We here at the Wheel love Dooley. We love the sense of wonder, the enjoyable solemnity and pageantry of his appearances and, of course, the relative randomness of the fact that rallying around a skeleton is our foremost way of showing school spirit. So we raise no objection to recognitions of Dooley’s presence at Emory.
But doing so with the new $80,000 Dooley statue that’s now on display in Asbury Circle might not have been the way. Just the opposite, in fact.
The statue wasn’t cheap, and in light of Emory’s capital campaign, those funds might have been better used in one of the many University divisions or programs currently asking for funding.

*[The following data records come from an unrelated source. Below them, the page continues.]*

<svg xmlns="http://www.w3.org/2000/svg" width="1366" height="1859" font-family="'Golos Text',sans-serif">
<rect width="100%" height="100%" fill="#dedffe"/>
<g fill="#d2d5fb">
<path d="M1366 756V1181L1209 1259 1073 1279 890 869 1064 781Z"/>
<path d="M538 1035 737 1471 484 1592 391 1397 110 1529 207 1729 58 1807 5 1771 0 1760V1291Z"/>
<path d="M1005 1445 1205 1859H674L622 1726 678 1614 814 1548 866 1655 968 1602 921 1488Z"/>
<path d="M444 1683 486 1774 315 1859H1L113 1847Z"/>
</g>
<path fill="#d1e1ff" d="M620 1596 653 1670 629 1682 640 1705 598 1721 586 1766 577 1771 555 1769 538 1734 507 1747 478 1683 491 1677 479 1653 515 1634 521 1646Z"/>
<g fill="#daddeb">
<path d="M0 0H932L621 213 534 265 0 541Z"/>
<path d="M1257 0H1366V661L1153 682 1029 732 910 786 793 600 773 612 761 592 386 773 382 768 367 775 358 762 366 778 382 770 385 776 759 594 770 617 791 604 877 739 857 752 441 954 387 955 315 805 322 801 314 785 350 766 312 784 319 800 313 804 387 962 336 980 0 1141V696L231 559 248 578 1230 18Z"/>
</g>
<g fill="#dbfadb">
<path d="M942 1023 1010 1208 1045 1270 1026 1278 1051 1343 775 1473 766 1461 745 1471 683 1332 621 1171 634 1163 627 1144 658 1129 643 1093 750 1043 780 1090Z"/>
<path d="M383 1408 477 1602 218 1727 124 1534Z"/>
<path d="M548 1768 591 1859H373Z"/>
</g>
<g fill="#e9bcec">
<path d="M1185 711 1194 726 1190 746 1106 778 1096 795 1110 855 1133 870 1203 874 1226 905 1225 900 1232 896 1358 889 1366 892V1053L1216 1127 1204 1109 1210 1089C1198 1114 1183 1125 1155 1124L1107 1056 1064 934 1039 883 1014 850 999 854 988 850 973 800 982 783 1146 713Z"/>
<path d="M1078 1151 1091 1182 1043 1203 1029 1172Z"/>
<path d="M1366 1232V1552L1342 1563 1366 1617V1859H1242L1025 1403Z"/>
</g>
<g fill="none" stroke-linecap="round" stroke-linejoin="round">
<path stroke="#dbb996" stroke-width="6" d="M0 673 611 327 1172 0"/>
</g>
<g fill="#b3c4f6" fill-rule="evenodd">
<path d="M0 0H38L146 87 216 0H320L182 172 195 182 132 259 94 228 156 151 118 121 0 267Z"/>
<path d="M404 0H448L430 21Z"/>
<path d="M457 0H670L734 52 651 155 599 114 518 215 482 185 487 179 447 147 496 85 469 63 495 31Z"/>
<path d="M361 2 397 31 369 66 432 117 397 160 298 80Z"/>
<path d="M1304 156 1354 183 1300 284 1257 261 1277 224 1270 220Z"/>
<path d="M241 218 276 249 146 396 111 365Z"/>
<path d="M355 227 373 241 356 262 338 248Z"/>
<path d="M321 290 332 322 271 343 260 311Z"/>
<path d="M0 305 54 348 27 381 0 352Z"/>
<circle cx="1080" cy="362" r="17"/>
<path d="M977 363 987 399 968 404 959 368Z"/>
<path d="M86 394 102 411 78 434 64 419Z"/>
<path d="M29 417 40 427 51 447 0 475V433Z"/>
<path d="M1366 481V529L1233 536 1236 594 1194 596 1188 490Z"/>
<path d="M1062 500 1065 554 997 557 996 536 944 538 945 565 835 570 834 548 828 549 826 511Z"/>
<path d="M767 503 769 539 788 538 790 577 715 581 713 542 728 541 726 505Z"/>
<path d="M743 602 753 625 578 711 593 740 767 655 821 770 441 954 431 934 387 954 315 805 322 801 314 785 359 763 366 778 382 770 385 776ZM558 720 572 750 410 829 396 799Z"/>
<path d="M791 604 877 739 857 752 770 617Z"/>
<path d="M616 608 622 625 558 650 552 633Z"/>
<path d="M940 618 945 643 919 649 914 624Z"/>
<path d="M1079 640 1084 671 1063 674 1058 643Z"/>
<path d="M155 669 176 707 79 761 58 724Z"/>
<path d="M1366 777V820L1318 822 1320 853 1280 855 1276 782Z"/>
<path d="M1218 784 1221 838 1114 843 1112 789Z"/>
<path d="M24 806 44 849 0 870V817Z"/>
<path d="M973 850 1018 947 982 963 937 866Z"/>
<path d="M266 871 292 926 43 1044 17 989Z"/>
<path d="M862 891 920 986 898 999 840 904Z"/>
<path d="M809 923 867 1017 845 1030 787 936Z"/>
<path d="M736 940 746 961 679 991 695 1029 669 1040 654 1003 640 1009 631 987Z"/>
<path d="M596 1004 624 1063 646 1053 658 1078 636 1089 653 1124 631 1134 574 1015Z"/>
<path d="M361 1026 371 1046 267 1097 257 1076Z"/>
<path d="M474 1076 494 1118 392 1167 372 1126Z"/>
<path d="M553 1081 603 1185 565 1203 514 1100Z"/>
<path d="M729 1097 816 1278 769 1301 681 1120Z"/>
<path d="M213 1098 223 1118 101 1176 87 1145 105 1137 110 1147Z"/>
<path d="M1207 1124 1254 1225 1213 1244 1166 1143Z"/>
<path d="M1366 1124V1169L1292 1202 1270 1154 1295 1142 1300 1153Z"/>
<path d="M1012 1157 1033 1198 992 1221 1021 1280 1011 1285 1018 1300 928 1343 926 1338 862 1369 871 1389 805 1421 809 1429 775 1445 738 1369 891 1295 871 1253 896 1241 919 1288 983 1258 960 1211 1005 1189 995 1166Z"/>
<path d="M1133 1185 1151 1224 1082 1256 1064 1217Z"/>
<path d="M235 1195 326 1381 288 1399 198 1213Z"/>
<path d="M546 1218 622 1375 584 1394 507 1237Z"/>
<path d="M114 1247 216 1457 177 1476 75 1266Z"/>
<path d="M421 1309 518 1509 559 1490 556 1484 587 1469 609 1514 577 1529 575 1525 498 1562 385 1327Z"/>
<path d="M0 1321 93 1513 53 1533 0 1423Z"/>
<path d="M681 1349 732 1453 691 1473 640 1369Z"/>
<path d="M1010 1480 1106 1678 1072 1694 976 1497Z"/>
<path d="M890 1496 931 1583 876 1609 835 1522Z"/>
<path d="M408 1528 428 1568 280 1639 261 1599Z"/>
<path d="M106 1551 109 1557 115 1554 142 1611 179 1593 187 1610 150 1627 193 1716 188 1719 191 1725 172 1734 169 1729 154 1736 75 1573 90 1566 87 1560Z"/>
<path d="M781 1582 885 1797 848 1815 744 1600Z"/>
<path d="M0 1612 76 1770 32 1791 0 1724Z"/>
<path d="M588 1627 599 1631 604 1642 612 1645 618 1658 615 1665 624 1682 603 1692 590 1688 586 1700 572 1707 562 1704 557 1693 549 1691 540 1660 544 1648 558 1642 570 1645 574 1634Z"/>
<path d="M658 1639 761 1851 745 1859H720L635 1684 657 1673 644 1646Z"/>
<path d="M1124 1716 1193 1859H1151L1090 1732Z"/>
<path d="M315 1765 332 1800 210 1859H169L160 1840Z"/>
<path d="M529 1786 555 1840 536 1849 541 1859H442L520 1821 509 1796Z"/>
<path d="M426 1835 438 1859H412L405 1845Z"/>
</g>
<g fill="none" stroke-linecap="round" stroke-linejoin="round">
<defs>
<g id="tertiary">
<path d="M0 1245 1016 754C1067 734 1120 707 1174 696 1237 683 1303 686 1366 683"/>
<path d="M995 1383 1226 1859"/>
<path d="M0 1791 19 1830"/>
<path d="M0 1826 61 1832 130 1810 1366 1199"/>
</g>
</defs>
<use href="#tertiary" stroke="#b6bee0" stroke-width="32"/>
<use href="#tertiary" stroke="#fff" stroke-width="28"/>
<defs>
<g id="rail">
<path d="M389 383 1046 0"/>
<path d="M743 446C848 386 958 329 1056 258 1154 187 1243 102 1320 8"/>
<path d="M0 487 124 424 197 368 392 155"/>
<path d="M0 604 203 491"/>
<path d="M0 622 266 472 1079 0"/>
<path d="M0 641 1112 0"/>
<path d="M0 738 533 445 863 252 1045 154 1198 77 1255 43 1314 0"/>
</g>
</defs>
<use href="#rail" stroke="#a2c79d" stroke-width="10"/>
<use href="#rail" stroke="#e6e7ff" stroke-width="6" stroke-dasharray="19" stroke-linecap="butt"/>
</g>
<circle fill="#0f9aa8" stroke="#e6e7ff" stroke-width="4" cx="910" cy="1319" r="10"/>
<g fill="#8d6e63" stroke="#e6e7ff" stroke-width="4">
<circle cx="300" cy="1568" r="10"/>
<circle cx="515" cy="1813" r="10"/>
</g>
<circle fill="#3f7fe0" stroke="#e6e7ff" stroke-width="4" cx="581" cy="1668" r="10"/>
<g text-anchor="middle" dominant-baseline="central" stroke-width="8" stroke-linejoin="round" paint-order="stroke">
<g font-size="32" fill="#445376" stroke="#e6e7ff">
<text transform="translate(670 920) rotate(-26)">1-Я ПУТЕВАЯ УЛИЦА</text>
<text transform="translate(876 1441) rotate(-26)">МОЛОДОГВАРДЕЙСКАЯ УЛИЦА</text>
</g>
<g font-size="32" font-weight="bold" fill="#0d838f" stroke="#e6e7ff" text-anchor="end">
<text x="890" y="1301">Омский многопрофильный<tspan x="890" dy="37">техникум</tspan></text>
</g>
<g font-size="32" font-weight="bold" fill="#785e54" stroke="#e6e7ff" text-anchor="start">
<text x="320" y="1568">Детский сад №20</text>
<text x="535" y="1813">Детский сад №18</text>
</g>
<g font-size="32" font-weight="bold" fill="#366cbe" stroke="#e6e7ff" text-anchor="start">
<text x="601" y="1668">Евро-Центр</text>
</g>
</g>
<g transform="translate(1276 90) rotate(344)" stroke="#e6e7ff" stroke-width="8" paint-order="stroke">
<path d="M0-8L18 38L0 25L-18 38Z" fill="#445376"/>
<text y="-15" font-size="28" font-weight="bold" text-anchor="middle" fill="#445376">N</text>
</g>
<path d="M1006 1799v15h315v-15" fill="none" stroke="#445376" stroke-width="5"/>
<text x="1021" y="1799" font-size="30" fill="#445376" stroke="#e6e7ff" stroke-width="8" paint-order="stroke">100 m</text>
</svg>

Additionally, the statue seems a bit vulnerable to the hazards that come with a campus known for defacing its statues. There are some risks in placing such a statue in a much-trafficked area. Its small, tenuously held parts could easily be missed in the dark or when hurrying to a class. And what about the drunken vandalism? Or the regular vandalism, for that matter? Case in point: the Robert Woodruff statue, which, by the way, seems very solid by comparison. Who knows what will happen to a statue like Dooley’s, which includes so many oddly grafted sections?
And to raise a more subjective point: Can it really be called a statue of Dooley? His Lordship is most recognizable in his suit and top hat, while this statue is simply a naked skeleton; a rumpled suit sits on the ground in front of him.

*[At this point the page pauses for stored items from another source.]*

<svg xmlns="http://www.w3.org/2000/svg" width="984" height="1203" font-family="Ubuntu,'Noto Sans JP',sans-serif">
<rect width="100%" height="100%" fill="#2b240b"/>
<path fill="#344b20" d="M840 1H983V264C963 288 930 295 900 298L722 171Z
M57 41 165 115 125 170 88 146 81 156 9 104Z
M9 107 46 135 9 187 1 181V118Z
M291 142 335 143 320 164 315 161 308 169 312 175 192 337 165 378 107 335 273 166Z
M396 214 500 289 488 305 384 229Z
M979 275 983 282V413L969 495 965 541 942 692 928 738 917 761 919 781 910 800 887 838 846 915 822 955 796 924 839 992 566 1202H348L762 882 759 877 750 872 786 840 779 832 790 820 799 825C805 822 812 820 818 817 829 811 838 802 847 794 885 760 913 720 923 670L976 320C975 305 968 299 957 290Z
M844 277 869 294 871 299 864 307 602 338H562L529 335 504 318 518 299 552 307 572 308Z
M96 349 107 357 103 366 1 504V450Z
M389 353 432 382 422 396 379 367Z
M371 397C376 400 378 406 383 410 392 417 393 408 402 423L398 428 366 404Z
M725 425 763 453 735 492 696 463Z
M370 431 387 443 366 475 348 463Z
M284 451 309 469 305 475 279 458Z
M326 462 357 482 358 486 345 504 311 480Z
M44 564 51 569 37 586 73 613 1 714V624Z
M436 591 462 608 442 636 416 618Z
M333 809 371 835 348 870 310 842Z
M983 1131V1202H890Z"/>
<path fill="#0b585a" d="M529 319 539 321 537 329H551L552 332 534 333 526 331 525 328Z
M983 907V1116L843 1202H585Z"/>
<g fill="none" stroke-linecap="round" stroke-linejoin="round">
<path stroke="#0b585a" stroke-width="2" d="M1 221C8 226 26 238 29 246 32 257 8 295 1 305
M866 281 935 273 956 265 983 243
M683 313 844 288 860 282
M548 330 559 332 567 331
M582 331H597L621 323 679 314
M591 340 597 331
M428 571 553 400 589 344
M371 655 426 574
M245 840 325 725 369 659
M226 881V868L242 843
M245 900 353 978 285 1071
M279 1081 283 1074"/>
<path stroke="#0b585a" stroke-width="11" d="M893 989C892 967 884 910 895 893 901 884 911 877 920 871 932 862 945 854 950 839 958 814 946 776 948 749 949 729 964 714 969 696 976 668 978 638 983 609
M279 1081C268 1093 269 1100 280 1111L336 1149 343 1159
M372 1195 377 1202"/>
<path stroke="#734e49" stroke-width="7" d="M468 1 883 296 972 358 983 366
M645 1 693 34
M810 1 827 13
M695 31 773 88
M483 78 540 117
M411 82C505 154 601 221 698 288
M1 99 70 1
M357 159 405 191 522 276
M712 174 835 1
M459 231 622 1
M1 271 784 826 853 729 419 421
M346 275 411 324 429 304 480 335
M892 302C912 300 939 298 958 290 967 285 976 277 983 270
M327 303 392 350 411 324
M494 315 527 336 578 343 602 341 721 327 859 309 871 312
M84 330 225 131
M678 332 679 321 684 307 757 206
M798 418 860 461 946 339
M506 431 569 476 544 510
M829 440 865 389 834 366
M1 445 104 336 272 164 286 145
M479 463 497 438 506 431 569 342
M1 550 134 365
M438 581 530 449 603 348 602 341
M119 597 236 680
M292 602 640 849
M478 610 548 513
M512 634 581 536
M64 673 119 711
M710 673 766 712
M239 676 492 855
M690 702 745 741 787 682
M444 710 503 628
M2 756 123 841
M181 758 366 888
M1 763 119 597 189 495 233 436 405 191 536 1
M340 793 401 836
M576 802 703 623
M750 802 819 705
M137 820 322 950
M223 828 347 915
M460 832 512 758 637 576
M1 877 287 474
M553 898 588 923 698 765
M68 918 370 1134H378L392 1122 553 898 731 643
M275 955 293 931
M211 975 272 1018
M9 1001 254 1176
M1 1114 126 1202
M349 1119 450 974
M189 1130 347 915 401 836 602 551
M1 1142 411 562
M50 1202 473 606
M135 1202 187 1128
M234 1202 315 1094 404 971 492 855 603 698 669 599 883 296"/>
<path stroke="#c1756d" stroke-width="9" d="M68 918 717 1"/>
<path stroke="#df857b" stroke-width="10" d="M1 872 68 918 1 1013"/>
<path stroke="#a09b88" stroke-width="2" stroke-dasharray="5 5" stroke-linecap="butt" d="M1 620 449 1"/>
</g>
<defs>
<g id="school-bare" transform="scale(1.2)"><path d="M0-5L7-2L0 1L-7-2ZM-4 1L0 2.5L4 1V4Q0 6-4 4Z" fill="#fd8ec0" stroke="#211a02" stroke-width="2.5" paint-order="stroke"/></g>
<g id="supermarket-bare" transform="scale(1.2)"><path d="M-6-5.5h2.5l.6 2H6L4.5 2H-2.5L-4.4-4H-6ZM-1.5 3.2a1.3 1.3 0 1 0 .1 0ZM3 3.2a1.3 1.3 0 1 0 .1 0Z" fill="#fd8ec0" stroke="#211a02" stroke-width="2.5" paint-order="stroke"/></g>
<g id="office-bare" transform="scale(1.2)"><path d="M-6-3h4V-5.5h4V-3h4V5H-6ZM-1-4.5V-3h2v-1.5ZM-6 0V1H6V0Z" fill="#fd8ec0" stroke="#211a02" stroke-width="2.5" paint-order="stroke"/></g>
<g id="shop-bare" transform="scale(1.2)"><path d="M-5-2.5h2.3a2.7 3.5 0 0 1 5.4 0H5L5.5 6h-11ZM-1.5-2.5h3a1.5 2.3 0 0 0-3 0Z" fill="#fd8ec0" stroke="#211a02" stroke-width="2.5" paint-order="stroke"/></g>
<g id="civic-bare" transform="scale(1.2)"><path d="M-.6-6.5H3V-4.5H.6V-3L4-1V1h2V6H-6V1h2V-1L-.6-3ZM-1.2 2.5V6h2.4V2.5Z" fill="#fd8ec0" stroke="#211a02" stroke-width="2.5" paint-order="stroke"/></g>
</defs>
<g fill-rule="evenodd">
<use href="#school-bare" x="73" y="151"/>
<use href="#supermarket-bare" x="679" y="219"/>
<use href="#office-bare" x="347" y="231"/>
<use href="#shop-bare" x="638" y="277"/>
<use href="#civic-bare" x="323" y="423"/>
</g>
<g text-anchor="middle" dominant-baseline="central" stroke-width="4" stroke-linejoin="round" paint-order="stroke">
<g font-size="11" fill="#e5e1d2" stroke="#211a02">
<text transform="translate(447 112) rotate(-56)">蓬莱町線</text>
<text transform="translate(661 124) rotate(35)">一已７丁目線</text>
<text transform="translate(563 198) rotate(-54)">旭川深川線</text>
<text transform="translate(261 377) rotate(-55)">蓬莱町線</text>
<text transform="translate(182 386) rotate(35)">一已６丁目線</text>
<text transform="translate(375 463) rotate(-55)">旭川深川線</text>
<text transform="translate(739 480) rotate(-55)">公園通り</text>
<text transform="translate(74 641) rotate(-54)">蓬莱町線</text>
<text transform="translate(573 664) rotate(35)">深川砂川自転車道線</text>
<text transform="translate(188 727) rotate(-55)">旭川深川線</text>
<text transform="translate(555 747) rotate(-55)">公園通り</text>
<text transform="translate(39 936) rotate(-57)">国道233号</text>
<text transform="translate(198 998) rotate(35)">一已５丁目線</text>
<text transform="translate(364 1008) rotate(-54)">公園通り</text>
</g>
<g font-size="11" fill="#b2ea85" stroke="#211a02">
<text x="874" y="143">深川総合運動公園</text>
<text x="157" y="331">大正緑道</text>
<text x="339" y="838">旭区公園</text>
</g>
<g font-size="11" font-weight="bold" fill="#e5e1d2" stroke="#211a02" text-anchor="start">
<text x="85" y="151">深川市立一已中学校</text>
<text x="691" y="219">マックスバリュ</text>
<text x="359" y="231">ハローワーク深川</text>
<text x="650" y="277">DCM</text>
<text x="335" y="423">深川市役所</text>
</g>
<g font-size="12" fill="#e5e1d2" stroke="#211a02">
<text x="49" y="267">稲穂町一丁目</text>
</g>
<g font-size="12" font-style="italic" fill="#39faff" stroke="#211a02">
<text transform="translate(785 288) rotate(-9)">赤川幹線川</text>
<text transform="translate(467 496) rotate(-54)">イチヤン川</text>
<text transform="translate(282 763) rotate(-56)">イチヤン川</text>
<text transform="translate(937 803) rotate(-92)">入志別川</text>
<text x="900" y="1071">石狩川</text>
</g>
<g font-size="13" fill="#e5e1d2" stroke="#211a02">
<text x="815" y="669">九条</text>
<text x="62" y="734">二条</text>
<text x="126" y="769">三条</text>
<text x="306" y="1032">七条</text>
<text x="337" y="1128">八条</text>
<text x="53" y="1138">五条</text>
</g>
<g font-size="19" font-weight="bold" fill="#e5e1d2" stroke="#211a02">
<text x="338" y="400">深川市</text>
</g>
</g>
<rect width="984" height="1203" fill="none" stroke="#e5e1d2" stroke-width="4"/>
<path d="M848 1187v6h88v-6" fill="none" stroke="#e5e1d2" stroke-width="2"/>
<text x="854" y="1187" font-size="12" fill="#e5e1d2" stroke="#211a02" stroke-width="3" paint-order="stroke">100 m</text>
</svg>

If the statue seemed sturdy enough and resembled Dooley more closely, perhaps the expense would be excusable. After all, there’s a place for art on campus, and art isn’t cheap.
But as we all know, Dooley lives on forever, impervious to the elements and other unforseeable events. So why doesn’t he get a statue that follows suit?
The above staff editorials represent the majority opinion of the Wheel’s Editorial Board.